The slogan is really Run to the sound of trouble. Still conveys that close-with-the-enemy ethos, but also suggests that the Marines are willing to be not only a global force for good, but a global force for good on a white horse. Much better.

But the truth is…that’s not the slogan either. Actually, the slogan’s got a touch Generation Kill. It’s kind of video gamey…at best. At worst it’s a mess. The Marines, ladies and gentlemen, will henceforth be the first to Run to the sound of chaos.

"Run to the sound of chaos." That's not even a real thing.

Run to the sound of chaos.

“Sorry guys, it’s just such a mess here. We’re going to clean things up a bit, okay?”

I’m a big fan of the Marines. One of the reasons I’m a big fan is that they, out of all the American branches of service, seem to best resist the impersonal and bureaucratic impulses of our society. They’re the last to toe the line on this or that issue of political correctness. They’re saltier and more old school than the other branches. And they’re more personal.

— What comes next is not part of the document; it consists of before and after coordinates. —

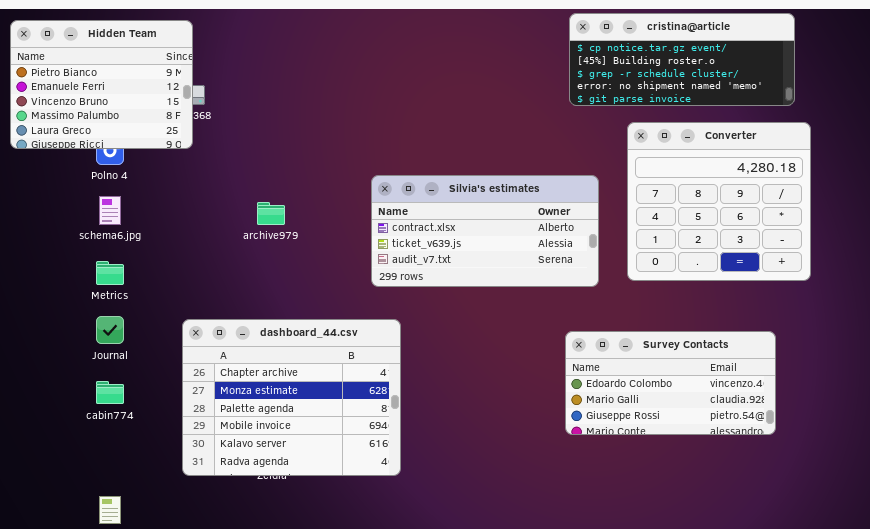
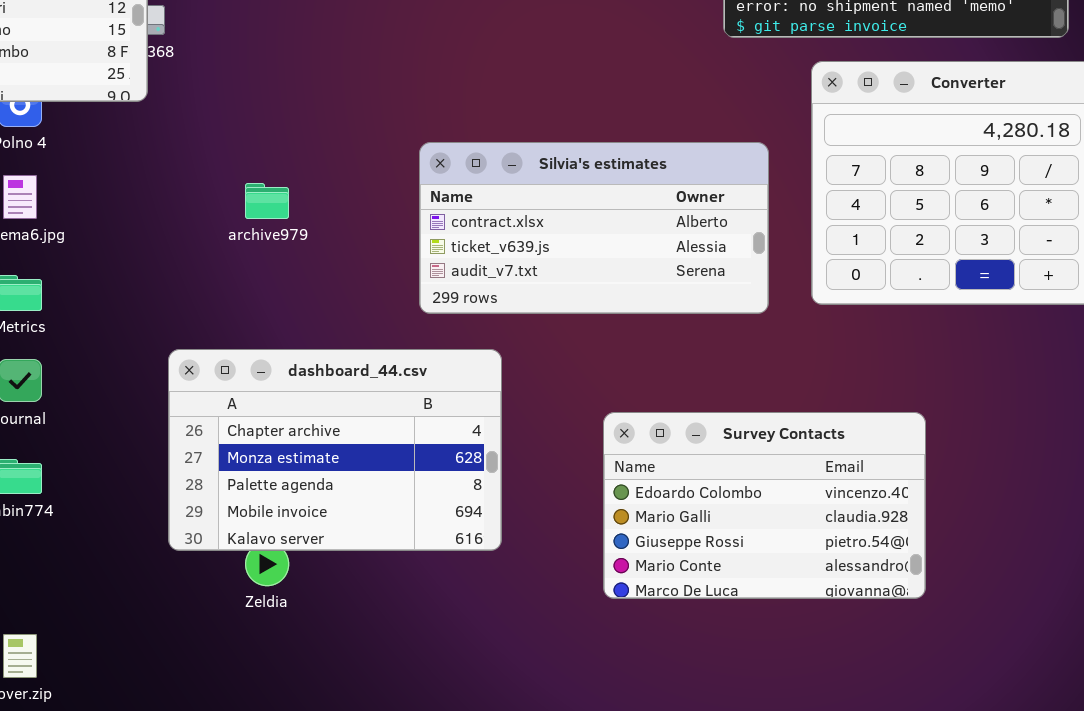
dashboard_44.csv: [182,319,401,476] -> [168,349,502,551], moved, resized
Survey Contacts: [565,331,776,435] -> [603,412,926,599], moved, resized

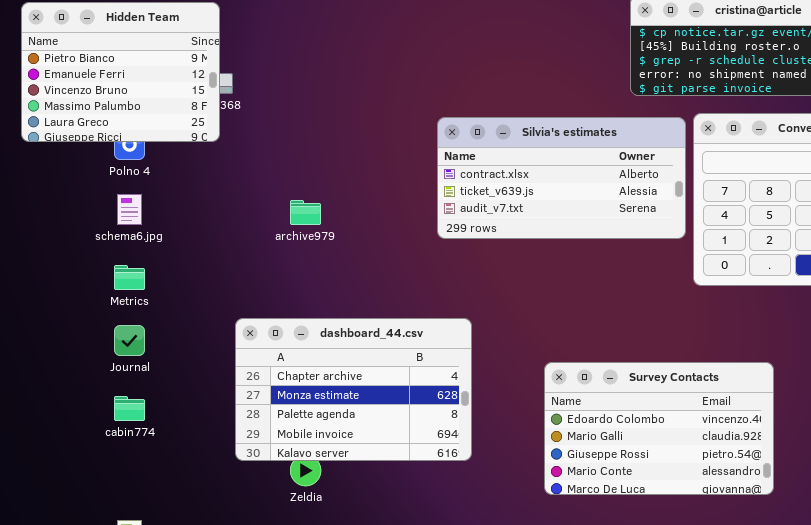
Silvia's estimates: [419,142,769,314] -> [437,117,686,239], moved

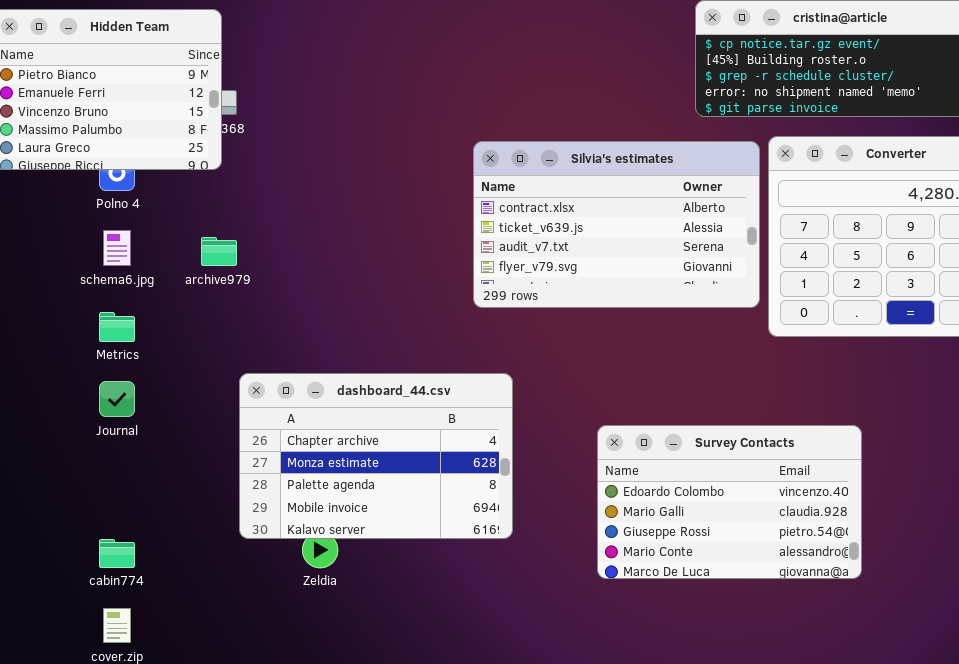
Silvia's estimates: [437,117,686,239] -> [473,141,760,308], resized
archive979: [290,200,321,225] -> [201,237,237,266], moved
cabin774: [114,396,145,421] -> [99,539,135,568], moved

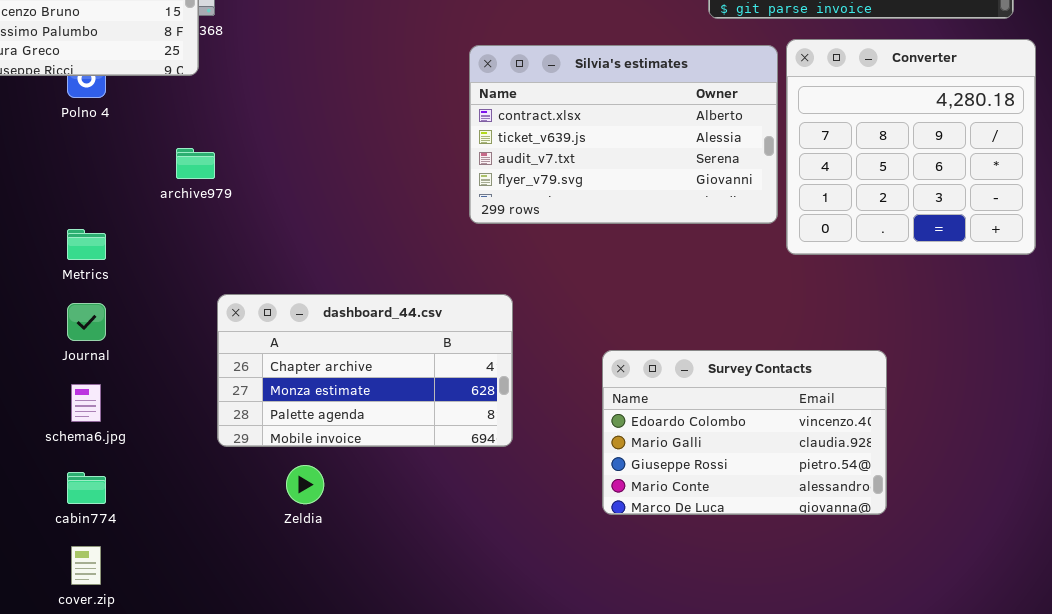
schema6.jpg: [103,230,131,266] -> [71,384,101,422], moved
dashboard_44.csv: [239,373,513,539] -> [217,294,513,447], resized

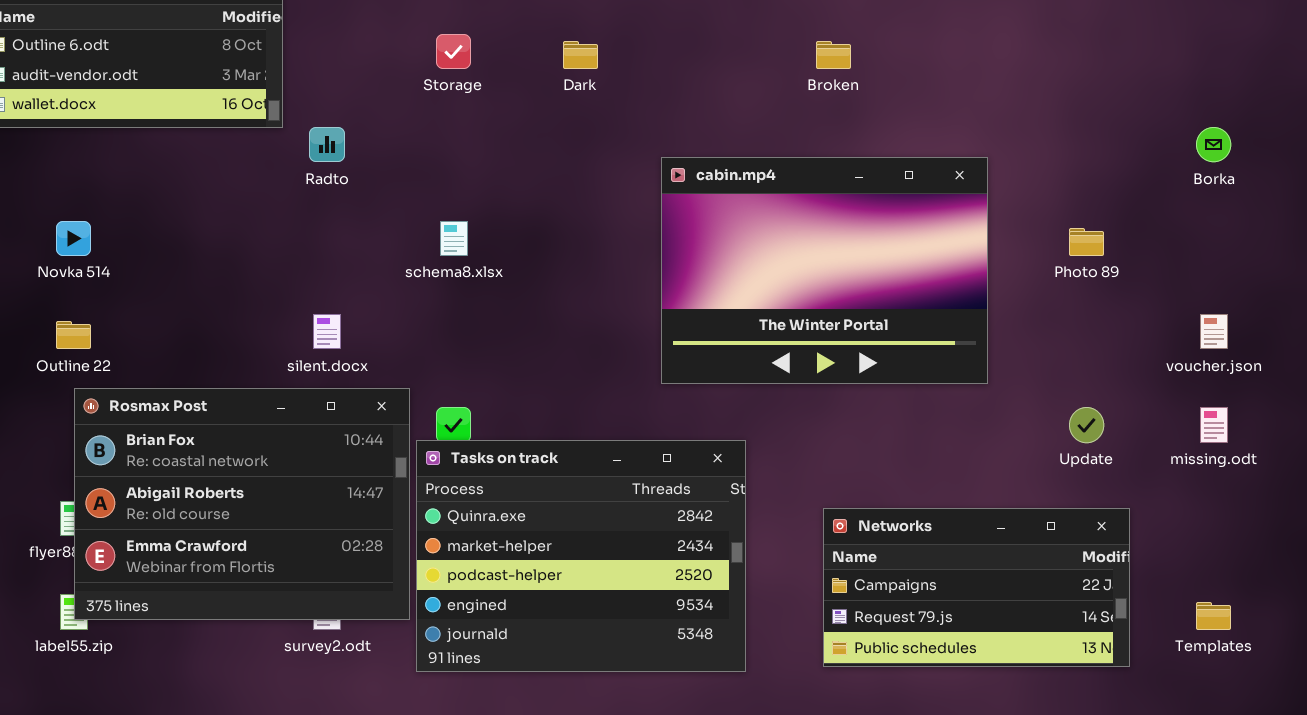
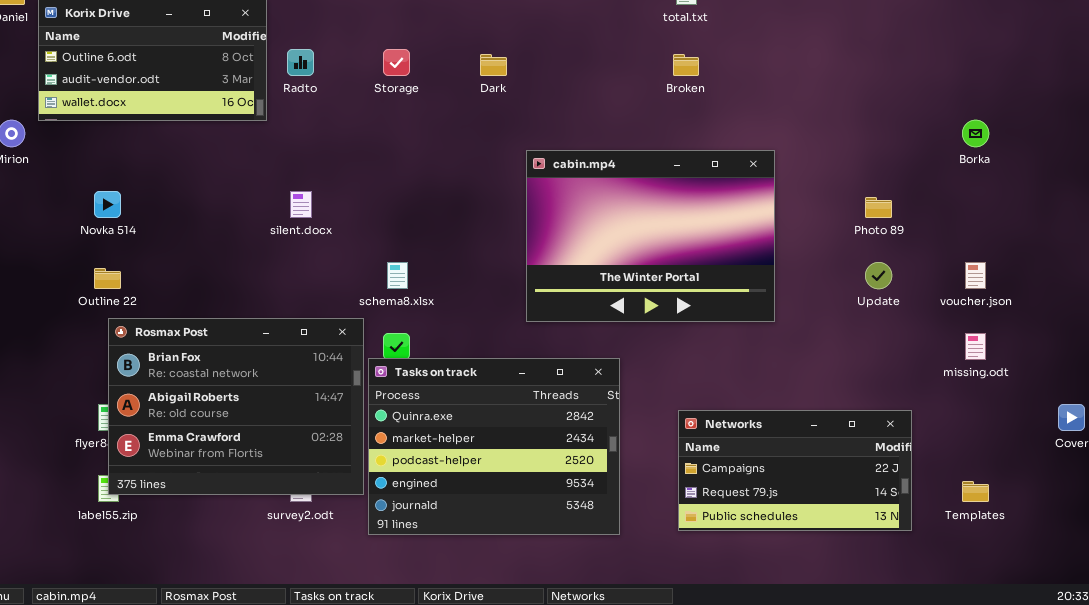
Radto: [309,127,345,162] -> [287,49,314,76], moved
cabin.mp4: [661,157,988,384] -> [526,150,775,322], moved
schema8.xlsx: [440,221,468,256] -> [387,262,408,289], moved
silent.docx: [313,314,341,349] -> [290,191,312,218], moved
Update: [1069,407,1104,443] -> [865,262,892,289], moved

It’s imprinted all over their ethos. Every Marine’s a rifleman first. The Marines never leave a man behind. Marine Corps tactical doctrine emphasizes that lives are often saved by closing with the enemy immediately, instead of standing back and pounding at him with the big guns.

That’s why this “run to the sound of chaos” thing bothers me. It’s such a bureaucratic slogan. “Listen, people whose country we’ve just placed highly trained infantrymen into, everything’s going to be fine. We’re not here to do any killing. Or at least, we’d rather avoid it. You see, we’re here to clean up the mess that’s been made. This is nothing personal. We’re not saying you made the mess. Just saying that it is a mess. And we’re Marines. We run to the mess. We’rethe global force for tidying up chaos.”

Pussyfooting is a sign of danger. It’s a sign of manipulation. It’s a sign of agenda. It’s a sign of empire. Let’s just say the Marines are a bad-ass war machine and leave it at that. I think we’d all feel much better about it. Well, all except the bureaucrats.